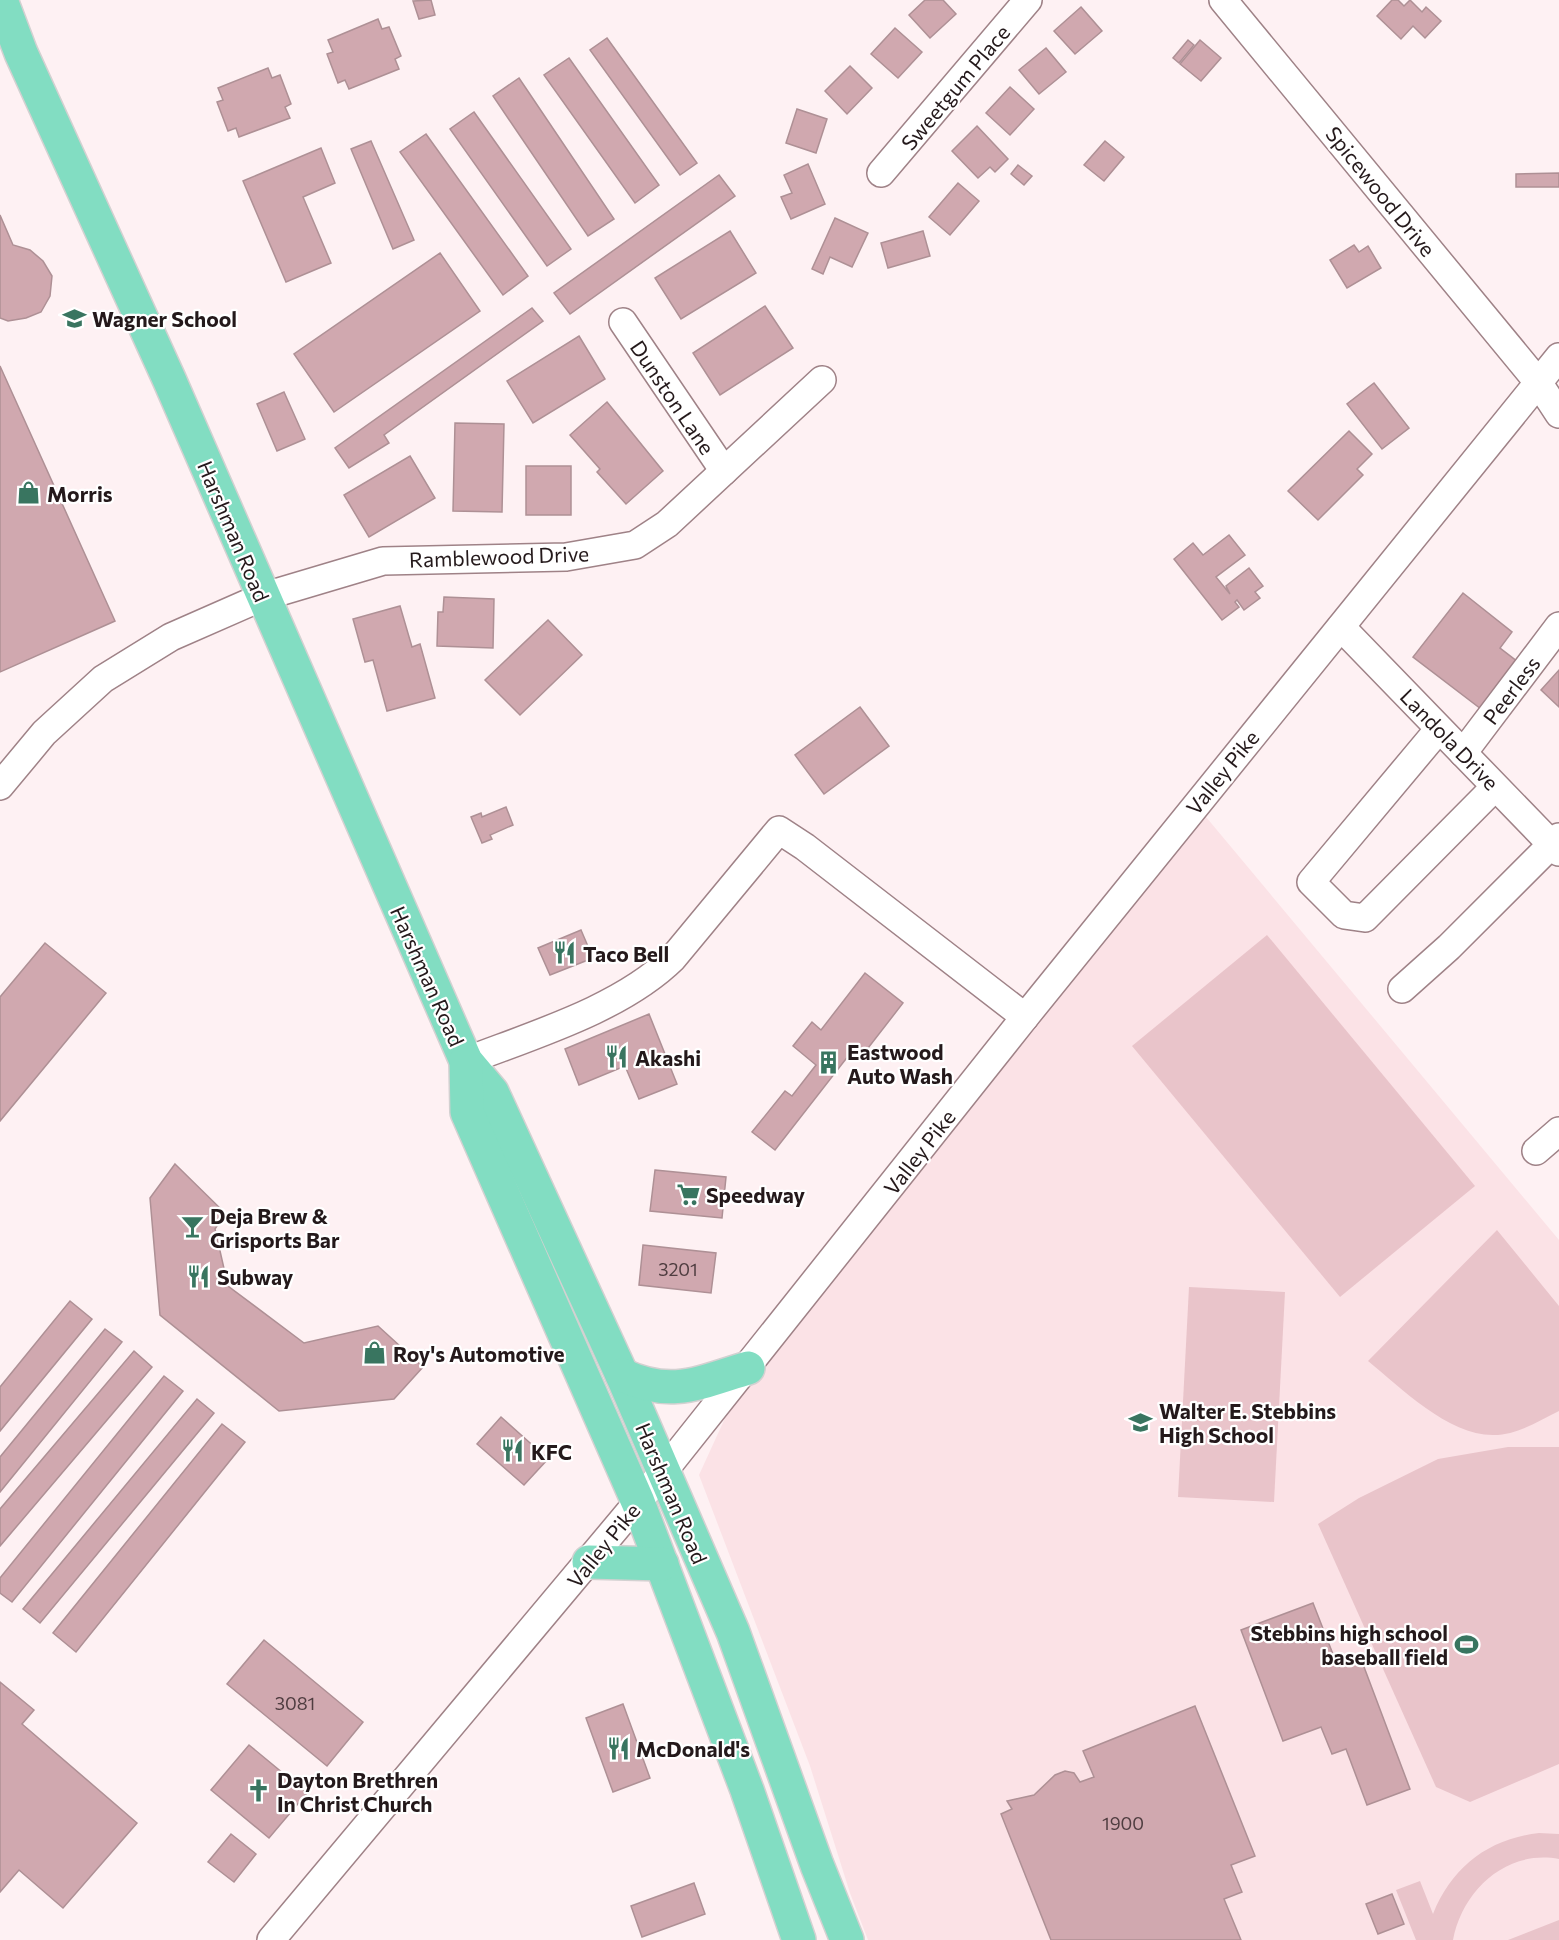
<svg xmlns="http://www.w3.org/2000/svg" width="1559" height="1940" font-family="Commissioner,sans-serif">
  <style>
    .built { fill: #fbe2e6 }
    .green { fill: #e9c4ca }
    .building { fill: #d0a8af; stroke: #ae9095; stroke-width: 1.5 }
    .lines { fill: none; stroke-linecap: round; stroke-linejoin: round }
    .minor-casing { stroke: #9f8287; stroke-width: 30 }
    .major-casing { stroke: #d3d1d1; stroke-width: 36 }
    .minor { stroke: #fff; stroke-width: 27 }
    .major { stroke: #82ddc2; stroke-width: 33 }
    .labels { text-anchor: middle; dominant-baseline: central; stroke-width: 4.5; stroke-linejoin: round; paint-order: stroke }
    .number-label { font-size: 18px; fill: #4f3d40 }
    .street-label { font-size: 21px; fill: #24191b; stroke: #fff }
    .poi-label { font-size: 21px; font-weight: bold; fill: #24191b; stroke: #fff; text-anchor: start }
  </style>
  <rect width="100%" height="100%" fill="#fef1f3"/>
  <!-- built -->
  <path class="built" d="M 1196,805 L 1559,1240 L 1559,1940 L 868,1940 L 850,1893 L 810,1766 L 699,1475 L 748,1368 Z"/>
  <!-- green -->
  <g class="green">
    <path d="M 1267,935 L 1475,1186 L 1340,1297 L 1132,1046 Z"/>
    <path d="M 1497,1230 L 1559,1306 L 1559,1411 C 1539,1421 1517,1435 1494,1435 C 1449,1436 1401,1388 1368,1361 Z"/>
    <path d="M 1189,1287 L 1285,1292 L 1274,1502 L 1178,1497 Z"/>
    <path d="M 1508,1447 L 1559,1447 L 1559,1764 L 1470,1802 L 1436,1787 L 1318,1524 L 1359,1498 L 1438,1459 Z"/>
    <path d="M 1539,1833 L 1559,1834 L 1559,1859 C 1506,1849 1462,1891 1453,1940 L 1416,1940 L 1396,1890 L 1420,1881 L 1433,1914 C 1452,1867 1488,1839 1539,1833 Z"/>
    <path d="M 1559,1920 L 1559,1940 L 1508,1940 Z"/>
  </g>
  <!-- building -->
  <g class="building">
    <path d="M 431,0 L 435,15 L 419,19 L 413,1 Z"/>
    <path d="M 925,0 L 943,0 L 956,14 L 930,38 L 909,15 Z"/>
    <path d="M 1392,0 L 1398,0 L 1404,6 L 1410,0 L 1422,12 L 1426,7 L 1441,21 L 1425,38 L 1413,26 L 1401,39 L 1377,16 Z"/>
    <path d="M 1081,7 L 1102,31 L 1075,54 L 1054,31 Z"/>
    <path d="M 378,19 L 382,29 L 389,27 L 401,56 L 395,59 L 399,69 L 349,89 L 345,80 L 338,83 L 327,54 L 333,52 L 328,40 Z"/>
    <path d="M 895,28 L 922,52 L 898,78 L 871,54 Z"/>
    <path d="M 607,38 L 697,163 L 680,175 L 590,50 Z"/>
    <path d="M 1188,40 L 1194,45 L 1179,63 L 1173,58 Z"/>
    <path d="M 1200,40 L 1221,58 L 1201,81 L 1180,64 Z"/>
    <path d="M 1046,48 L 1066,72 L 1039,94 L 1019,70 Z"/>
    <path d="M 569,58 L 659,185 L 635,203 L 544,75 Z"/>
    <path d="M 850,66 L 872,88 L 847,114 L 825,91 Z"/>
    <path d="M 268,68 L 272,78 L 280,75 L 291,104 L 285,107 L 290,118 L 239,137 L 236,128 L 228,131 L 217,102 L 223,100 L 218,88 Z"/>
    <path d="M 519,78 L 614,219 L 588,236 L 493,96 Z"/>
    <path d="M 1010,87 L 1034,109 L 1010,135 L 986,113 Z"/>
    <path d="M 797,109 L 827,119 L 816,153 L 786,143 Z"/>
    <path d="M 474,112 L 571,249 L 547,266 L 450,129 Z"/>
    <path d="M 977,126 L 1008,159 L 995,172 L 990,167 L 978,178 L 952,151 Z"/>
    <path d="M 426,134 L 528,276 L 503,295 L 400,152 Z"/>
    <path d="M 371,141 L 414,240 L 393,249 L 351,149 Z"/>
    <path d="M 1105,141 L 1124,157 L 1104,181 L 1084,165 Z"/>
    <path d="M 321,148 L 335,183 L 303,197 L 331,263 L 286,282 L 243,181 Z"/>
    <path d="M 808,164 L 825,204 L 791,219 L 781,197 L 792,193 L 784,175 Z"/>
    <path d="M 1018,165 L 1032,176 L 1024,185 L 1011,174 Z"/>
    <path d="M 1559,173 L 1559,187 L 1516,187 L 1516,174 Z"/>
    <path d="M 719,175 L 735,196 L 570,314 L 554,293 Z"/>
    <path d="M 958,183 L 979,201 L 950,235 L 929,217 Z"/>
    <path d="M 0,215 L 13,245 L 30,250 L 43,261 L 52,276 L 50,296 L 41,312 L 26,318 L 8,321 L 0,318 Z"/>
    <path d="M 835,218 L 868,233 L 852,267 L 830,257 L 823,274 L 812,269 Z"/>
    <path d="M 730,231 L 756,273 L 681,319 L 655,278 Z"/>
    <path d="M 923,231 L 930,256 L 888,268 L 881,243 Z"/>
    <path d="M 1354,245 L 1359,252 L 1368,246 L 1381,268 L 1347,288 L 1330,260 Z"/>
    <path d="M 440,253 L 480,311 L 334,412 L 294,354 Z"/>
    <path d="M 765,306 L 793,348 L 720,395 L 693,353 Z"/>
    <path d="M 532,308 L 543,321 L 384,435 L 389,443 L 349,468 L 335,448 Z"/>
    <path d="M 579,336 L 605,379 L 533,423 L 507,381 Z"/>
    <path d="M 0,366 L 115,621 L 0,672 Z"/>
    <path d="M 1374,383 L 1409,428 L 1382,449 L 1347,404 Z"/>
    <path d="M 284,392 L 305,439 L 277,451 L 257,404 Z"/>
    <path d="M 607,402 L 663,471 L 626,504 L 597,472 L 600,469 L 570,435 Z"/>
    <path d="M 455,423 L 504,424 L 502,512 L 453,511 Z"/>
    <path d="M 1349,431 L 1372,454 L 1357,469 L 1363,475 L 1318,520 L 1288,491 Z"/>
    <path d="M 410,456 L 435,498 L 369,537 L 344,495 Z"/>
    <rect x="526" y="466" width="45" height="49"/>
    <path d="M 1229,535 L 1245,555 L 1216,577 L 1230,594 L 1226,586 L 1249,568 L 1263,586 L 1255,592 L 1260,598 L 1244,610 L 1237,600 L 1235,602 L 1239,607 L 1222,620 L 1174,559 L 1193,543 L 1203,555 Z"/>
    <path d="M 1463,593 L 1512,632 L 1500,648 L 1518,662 L 1481,709 L 1413,657 Z"/>
    <path d="M 444,597 L 494,599 L 493,648 L 437,646 L 438,612 L 443,612 Z"/>
    <path d="M 400,606 L 412,647 L 420,644 L 435,698 L 387,711 L 373,660 L 365,662 L 353,619 Z"/>
    <path d="M 548,620 L 582,655 L 520,715 L 485,680 Z"/>
    <path d="M 1559,670 L 1559,707 L 1541,690 Z"/>
    <path d="M 860,707 L 889,746 L 824,794 L 795,755 Z"/>
    <path d="M 506,807 L 513,825 L 490,835 L 492,839 L 482,843 L 471,817 L 481,813 L 482,817 Z"/>
    <path d="M 581,930 L 593,958 L 550,975 L 538,948 Z"/>
    <path d="M 45,943 L 106,993 L 0,1121 L 0,997 Z"/>
    <path d="M 865,973 L 903,1003 L 858,1061 L 849,1055 L 775,1150 L 752,1132 L 785,1091 L 792,1096 L 816,1065 L 793,1046 L 812,1022 L 821,1030 Z"/>
    <path d="M 649,1014 L 677,1084 L 639,1099 L 625,1066 L 579,1085 L 565,1049 Z"/>
    <path d="M 175,1164 L 225,1213 L 215,1229 L 228,1286 L 304,1343 L 378,1326 L 423,1367 L 394,1399 L 279,1411 L 160,1315 L 150,1198 Z"/>
    <path d="M 655,1170 L 726,1177 L 722,1218 L 650,1211 Z"/>
    <path d="M 643,1245 L 716,1253 L 711,1293 L 639,1285 Z"/>
    <path d="M 70,1301 L 92,1319 L 0,1431 L 0,1387 Z"/>
    <path d="M 105,1329 L 122,1342 L 0,1492 L 0,1457 Z"/>
    <path d="M 134,1351 L 152,1367 L 0,1546 L 0,1509 Z"/>
    <path d="M 164,1376 L 183,1391 L 12,1602 L 0,1593 L 0,1578 Z"/>
    <path d="M 197,1399 L 214,1413 L 40,1623 L 23,1609 Z"/>
    <path d="M 501,1417 L 548,1459 L 524,1485 L 477,1444 Z"/>
    <path d="M 222,1424 L 245,1442 L 76,1652 L 53,1633 Z"/>
    <path d="M 1313,1603 L 1338,1667 L 1361,1659 L 1410,1789 L 1367,1805 L 1346,1749 L 1332,1754 L 1321,1727 L 1283,1741 L 1241,1630 Z"/>
    <path d="M 264,1640 L 363,1722 L 327,1766 L 227,1684 Z"/>
    <path d="M 0,1682 L 34,1710 L 22,1724 L 137,1823 L 63,1908 L 19,1870 L 0,1892 Z"/>
    <path d="M 623,1704 L 650,1778 L 613,1792 L 586,1718 Z"/>
    <path d="M 1195,1706 L 1255,1856 L 1231,1865 L 1242,1892 L 1224,1899 L 1241,1940 L 1051,1940 L 1001,1814 L 1012,1809 L 1007,1801 L 1034,1795 L 1055,1775 L 1065,1771 L 1074,1773 L 1080,1782 L 1094,1777 L 1083,1751 Z"/>
    <path d="M 249,1745 L 307,1793 L 269,1838 L 211,1790 Z"/>
    <path d="M 231,1834 L 256,1854 L 234,1882 L 208,1862 Z"/>
    <path d="M 694,1883 L 705,1914 L 642,1937 L 631,1906 Z"/>
    <path d="M 1392,1894 L 1404,1924 L 1378,1934 L 1366,1904 Z"/>
  </g>
  <g class="lines">
    <defs>
      <g id="minor">
        <path d="M 1223,0 L 1538,382 L 1559,414"/>
        <path d="M 881,173 L 1028,0"/>
        <path d="M 623,322 L 724,471"/>
        <path d="M 1341,627 L 1559,852"/>
        <path d="M 1439,729 L 1311,882 L 1344,915 L 1365,918 L 1495,787"/>
        <path d="M 1463,753 L 1559,626"/>
        <path d="M 0,786 L 44,733 L 103,679 L 171,637 L 262,597 L 383,561 L 566,557 L 635,545 L 667,524 L 822,380"/>
        <path d="M 1402,989 L 1449,947 L 1559,837"/>
        <path d="M 466,1061 C 533,1035 621,1009 673,958 L 779,830 L 805,847 L 1025,1017"/>
        <path d="M 1536,1151 L 1559,1131"/>
        <path d="M 271,1940 L 663,1472 L 1025,1017 L 1559,357"/>
      </g>
      <g id="major">
        <path d="M 1,0 L 21,53 L 169,379 L 466,1061 L 492,1092 L 622,1375 L 733,1632 L 817,1865 L 847,1940"/>
        <path d="M 466,1061 L 467,1112 L 638,1502 L 747,1790 L 799,1940"/>
        <path d="M 622,1375 C 672,1398 698,1383 748,1368"/>
        <path d="M 589,1562 L 662,1564"/>
      </g>
    </defs>
    <!-- minor casing -->
    <use href="#minor" class="minor-casing"/>
    <!-- major casing -->
    <use href="#major" class="major-casing"/>
    <!-- minor -->
    <use href="#minor" class="minor"/>
    <!-- major -->
    <use href="#major" class="major"/>
  </g>
  <!-- icons -->
  <defs>
    <symbol id="school-bare" viewBox="-9 -9 18 18"><path d="M0-5L7-2L0 1L-7-2ZM-4 1L0 2.5L4 1V4Q0 6-4 4Z" fill="#397560" stroke="#fff" stroke-width="2.5" paint-order="stroke"/></symbol>
    <symbol id="shop-bare" viewBox="-9 -9 18 18"><path d="M-5-2.5h2.3a2.7 3.5 0 0 1 5.4 0H5L5.5 6h-11ZM-1.5-2.5h3a1.5 2.3 0 0 0-3 0Z" fill="#397560" stroke="#fff" stroke-width="2.5" paint-order="stroke"/></symbol>
    <symbol id="restaurant-bare" viewBox="-9 -9 18 18"><path d="M-5-6h1v4h1v-4h1v4h1v-4h1v5L-1.5 .5V6h-2V.5L-5-1ZM5-6V6H3V1.5H1.5Q1.5-4 5-6Z" fill="#397560" stroke="#fff" stroke-width="2.5" paint-order="stroke"/></symbol>
    <symbol id="building-bare" viewBox="-9 -9 18 18"><path d="M-4-6H4V6H1V3H-1V6H-4ZM-2.5-4.3h1.7v1.8h-1.7ZM.8-4.3h1.7v1.8H.8ZM-2.5-1h1.7V.8h-1.7ZM.8-1h1.7V.8H.8Z" fill="#397560" stroke="#fff" stroke-width="2.5" paint-order="stroke"/></symbol>
    <symbol id="supermarket-bare" viewBox="-9 -9 18 18"><path d="M-6-5.5h2.5l.6 2H6L4.5 2H-2.5L-4.4-4H-6ZM-1.5 3.2a1.3 1.3 0 1 0 .1 0ZM3 3.2a1.3 1.3 0 1 0 .1 0Z" fill="#397560" stroke="#fff" stroke-width="2.5" paint-order="stroke"/></symbol>
    <symbol id="bar-bare" viewBox="-9 -9 18 18"><path d="M-6-5H6L.8 .8V4.5H3.5V6h-7V4.5H-.8V.8Z" fill="#397560" stroke="#fff" stroke-width="2.5" paint-order="stroke"/></symbol>
    <symbol id="stadium-bare" viewBox="-9 -9 18 18"><path d="M0-5a6.5 5 0 1 0 0 10a6.5 5 0 1 0 0-10ZM-3.5-1.8h7v3.6h-7Z" fill="#397560" stroke="#fff" stroke-width="2.5" paint-order="stroke"/></symbol>
    <symbol id="church-bare" viewBox="-9 -9 18 18"><path d="M-1.2-6h2.4v3.5h3.3v2.4h-3.3V6h-2.4V-.1h-3.3v-2.4h3.3Z" fill="#397560" stroke="#fff" stroke-width="2.5" paint-order="stroke"/></symbol>
  </defs>
  <g fill-rule="evenodd">
    <use href="#school-bare" x="58" y="302" width="33" height="33"/>
    <use href="#shop-bare" x="12" y="476" width="33" height="33"/>
    <use href="#restaurant-bare" x="548" y="936" width="33" height="33"/>
    <use href="#restaurant-bare" x="600" y="1040" width="33" height="33"/>
    <use href="#building-bare" x="812" y="1046" width="33" height="33"/>
    <use href="#supermarket-bare" x="672" y="1178" width="33" height="33"/>
    <use href="#bar-bare" x="176" y="1210" width="33" height="33"/>
    <use href="#restaurant-bare" x="182" y="1260" width="33" height="33"/>
    <use href="#shop-bare" x="358" y="1336" width="33" height="33"/>
    <use href="#school-bare" x="1124" y="1406" width="33" height="33"/>
    <use href="#restaurant-bare" x="496" y="1434" width="33" height="33"/>
    <use href="#stadium-bare" x="1450" y="1628" width="33" height="33"/>
    <use href="#restaurant-bare" x="602" y="1732" width="33" height="33"/>
    <use href="#church-bare" x="242" y="1774" width="33" height="33"/>
  </g>
  <g class="labels">
    <!-- number labels -->
    <g class="number-label">
      <text x="678" y="1269">3201</text>
      <text x="295" y="1703">3081</text>
      <text x="1123" y="1823">1900</text>
    </g>
    <!-- street labels -->
    <g class="street-label">
      <text transform="translate(955 87) rotate(-50)">Sweetgum Place</text>
      <text transform="translate(1381 191) rotate(51)">Spicewood Drive</text>
      <text transform="translate(673 397) rotate(56)">Dunston Lane</text>
      <text transform="translate(234 531) rotate(67)">Harshman Road</text>
      <text transform="translate(499 556) rotate(-2)">Ramblewood Drive</text>
      <text transform="translate(1511 690) rotate(-53)">Peerless</text>
      <text transform="translate(1450 739) rotate(46)">Landola Drive</text>
      <text transform="translate(1222 772) rotate(-51)">Valley Pike</text>
      <text transform="translate(428 976) rotate(66)">Harshman Road</text>
      <text transform="translate(919 1152) rotate(-52)">Valley Pike</text>
      <text transform="translate(672 1493) rotate(67)">Harshman Road</text>
      <text transform="translate(603 1545) rotate(-51)">Valley Pike</text>
    </g>
    <!-- poi labels -->
    <g class="poi-label">
      <text x="92" y="318">Wagner School</text>
      <text x="47" y="493">Morris</text>
      <text x="583" y="953">Taco Bell</text>
      <text x="847" y="1051">Eastwood<tspan x="847" dy="24">Auto Wash</tspan></text>
      <text x="635" y="1057">Akashi</text>
      <text x="706" y="1194">Speedway</text>
      <text x="210" y="1215">Deja Brew &amp;<tspan x="210" dy="24">Grisports Bar</tspan></text>
      <text x="217" y="1276">Subway</text>
      <text x="393" y="1353">Roy's Automotive</text>
      <text x="1159" y="1410">Walter E. Stebbins<tspan x="1159" dy="24">High School</tspan></text>
      <text x="531" y="1451">KFC</text>
      <text x="1448" y="1632" text-anchor="end">Stebbins high school<tspan x="1448" dy="24">baseball field</tspan></text>
      <text x="636" y="1748">McDonald's</text>
      <text x="277" y="1779">Dayton Brethren<tspan x="277" dy="24">In Christ Church</tspan></text>
    </g>
  </g>
</svg>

__Work task__
Retype, in the same exact form, the lines of the material above from the line holding "0,1682 L 34,1710" through the line holding "<!-- major casing -->".

__Expected answer__
    <path d="M 0,1682 L 34,1710 L 22,1724 L 137,1823 L 63,1908 L 19,1870 L 0,1892 Z"/>
    <path d="M 623,1704 L 650,1778 L 613,1792 L 586,1718 Z"/>
    <path d="M 1195,1706 L 1255,1856 L 1231,1865 L 1242,1892 L 1224,1899 L 1241,1940 L 1051,1940 L 1001,1814 L 1012,1809 L 1007,1801 L 1034,1795 L 1055,1775 L 1065,1771 L 1074,1773 L 1080,1782 L 1094,1777 L 1083,1751 Z"/>
    <path d="M 249,1745 L 307,1793 L 269,1838 L 211,1790 Z"/>
    <path d="M 231,1834 L 256,1854 L 234,1882 L 208,1862 Z"/>
    <path d="M 694,1883 L 705,1914 L 642,1937 L 631,1906 Z"/>
    <path d="M 1392,1894 L 1404,1924 L 1378,1934 L 1366,1904 Z"/>
  </g>
  <g class="lines">
    <defs>
      <g id="minor">
        <path d="M 1223,0 L 1538,382 L 1559,414"/>
        <path d="M 881,173 L 1028,0"/>
        <path d="M 623,322 L 724,471"/>
        <path d="M 1341,627 L 1559,852"/>
        <path d="M 1439,729 L 1311,882 L 1344,915 L 1365,918 L 1495,787"/>
        <path d="M 1463,753 L 1559,626"/>
        <path d="M 0,786 L 44,733 L 103,679 L 171,637 L 262,597 L 383,561 L 566,557 L 635,545 L 667,524 L 822,380"/>
        <path d="M 1402,989 L 1449,947 L 1559,837"/>
        <path d="M 466,1061 C 533,1035 621,1009 673,958 L 779,830 L 805,847 L 1025,1017"/>
        <path d="M 1536,1151 L 1559,1131"/>
        <path d="M 271,1940 L 663,1472 L 1025,1017 L 1559,357"/>
      </g>
      <g id="major">
        <path d="M 1,0 L 21,53 L 169,379 L 466,1061 L 492,1092 L 622,1375 L 733,1632 L 817,1865 L 847,1940"/>
        <path d="M 466,1061 L 467,1112 L 638,1502 L 747,1790 L 799,1940"/>
        <path d="M 622,1375 C 672,1398 698,1383 748,1368"/>
        <path d="M 589,1562 L 662,1564"/>
      </g>
    </defs>
    <!-- minor casing -->
    <use href="#minor" class="minor-casing"/>
    <!-- major casing -->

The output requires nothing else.